Ordinarily, provinces only want one thing from the feds –money.

So when the feds offer money in exchange for something, provinces are reluctant to accept.

All that has changed now that Canada is facing a shortage of health care workers and operating rooms.

image: Canada’s premiers

Other than universal health care, Canada has no central control of health delivery. It’s delivered by the provinces and overseen by the feds.

The provinces provide most of the funding for health care whereas the feds only contribute 22 per cent. It used to be greater. At the inception of health care in 1957 the feds paid 35 per cent. In the late 1970s, it dropped to 25 per cent.

The provinces do the heavy lifting while the feds try to initiate county-wide programs like dental care.

It’s a recipe for tension, an awkward and inefficient way to run a universal health system. Medicare would be easier to administer if it wasn’t fractured into fiefdoms. Other countries do a better job.

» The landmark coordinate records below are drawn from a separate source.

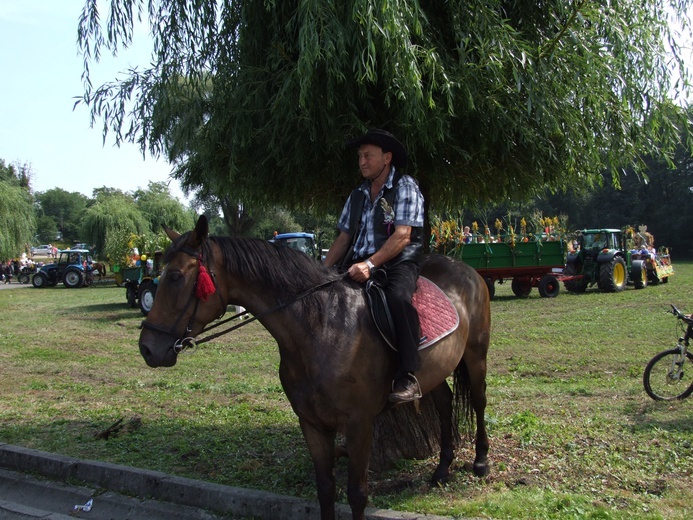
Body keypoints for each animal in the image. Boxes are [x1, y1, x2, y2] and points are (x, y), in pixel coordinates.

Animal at [138, 215, 490, 520]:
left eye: (176, 277)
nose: (147, 348)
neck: (322, 327)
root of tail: (466, 269)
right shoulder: (312, 423)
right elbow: (325, 489)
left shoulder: (358, 424)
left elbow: (357, 494)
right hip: (434, 368)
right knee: (445, 404)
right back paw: (442, 469)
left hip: (476, 356)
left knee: (478, 401)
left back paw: (481, 462)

In Australia, the federal government funds and controls health care, There, the feds control the purse and the programs.

However, the crisis in our health care system has caught everyone’s attention, federally and provincially.

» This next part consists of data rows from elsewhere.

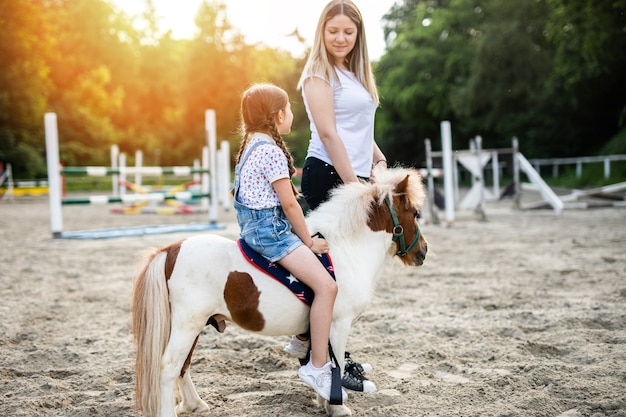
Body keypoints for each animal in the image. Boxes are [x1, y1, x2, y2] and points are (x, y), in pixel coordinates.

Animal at [130, 167, 424, 416]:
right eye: (414, 212)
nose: (423, 251)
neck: (342, 249)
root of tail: (171, 249)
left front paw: (323, 399)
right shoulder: (338, 323)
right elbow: (337, 362)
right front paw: (337, 406)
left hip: (192, 325)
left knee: (183, 366)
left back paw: (195, 404)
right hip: (187, 325)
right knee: (168, 368)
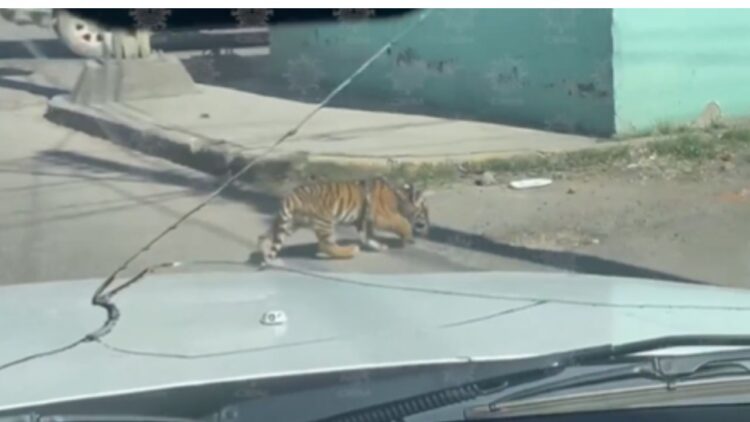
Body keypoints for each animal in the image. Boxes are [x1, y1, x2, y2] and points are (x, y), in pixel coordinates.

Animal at [256, 177, 432, 264]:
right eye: (425, 211)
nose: (429, 227)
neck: (399, 197)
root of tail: (291, 197)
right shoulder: (383, 216)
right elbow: (402, 222)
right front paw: (408, 237)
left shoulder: (364, 221)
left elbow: (368, 237)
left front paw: (379, 245)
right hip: (325, 220)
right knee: (326, 245)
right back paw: (350, 250)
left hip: (291, 223)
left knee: (265, 235)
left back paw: (262, 250)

Conditions which the provinces rejected are now being reconsidered. It’s a new era of reciprocity; more of a forced marriage than cooperation.

The new era has left health ministers unfamiliar with the new terrain. First, they were willing to accept federal money last November when provincial health ministers met with their federal counterpart in Vancouver.

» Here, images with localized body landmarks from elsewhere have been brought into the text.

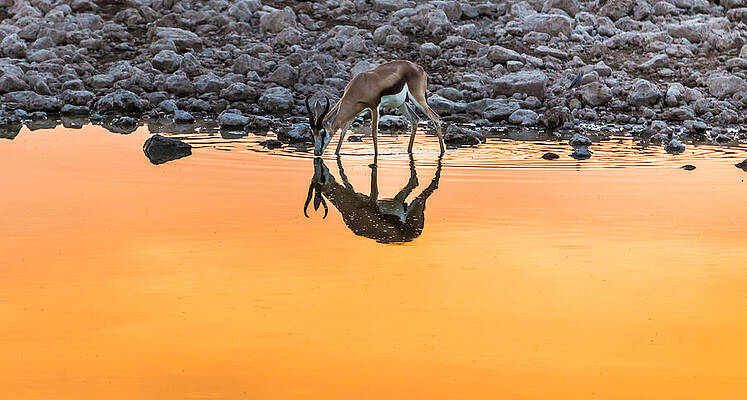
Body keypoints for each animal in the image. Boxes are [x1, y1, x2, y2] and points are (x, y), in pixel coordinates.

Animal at [303, 155, 442, 244]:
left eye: (320, 179)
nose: (318, 161)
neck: (350, 210)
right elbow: (345, 178)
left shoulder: (372, 201)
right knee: (413, 183)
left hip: (417, 205)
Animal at [305, 60, 445, 160]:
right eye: (313, 132)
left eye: (323, 133)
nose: (316, 152)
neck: (360, 85)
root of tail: (419, 68)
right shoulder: (353, 114)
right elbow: (343, 133)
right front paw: (336, 153)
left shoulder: (374, 107)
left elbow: (374, 133)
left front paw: (376, 156)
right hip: (402, 104)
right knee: (415, 120)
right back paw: (408, 151)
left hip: (418, 99)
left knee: (435, 117)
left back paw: (443, 152)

Then premiers nixed the deal, presumably because they didn’t like being told what the money would go for.

Now provinces are sensibly reconsidering the federal offer in exchange for some reasonable national goals.

In recent negotiations, Federal Health Minister Jean-Yves Duclos said there has been a “change in tone and direction” from the provinces and territories to accept Ottawa’s demands to modernize data sharing, reduce backlogs in surgeries and diagnostics, retrain and hire more nurses and use medical clinics to handle millions of Canadians without family doctors.

It’s an offer the provinces can’t refuse.

Duclos is using a divide and conquer strategy. Ontario’s premier Ford was the first to break from the pack of provinces. Ford announced that Ontario is willing to accept Ottawa’s key demands, including a national health data system.

In addition to that compromise on Ford’s part, the feds are negotiating special deals with Ontario that would see Ottawa transfer $70-billion to the province over the next decade.

And now Ontario is willing to have transfers for specific programs. Some of this money would be earmarked under a bilateral agreement for home care and building long-term care facilities to reduce the stress on hospitals,

Ford insists that he is not breaking in solidarity with other provinces. He insisted that any bilateral agreement would not come at the expense of other provinces and territories.

Then Quebec Premier François Legault said he also is ready to share data on the province’s health care systems.

Just wait, the rest of the provinces will come to their senses and follow.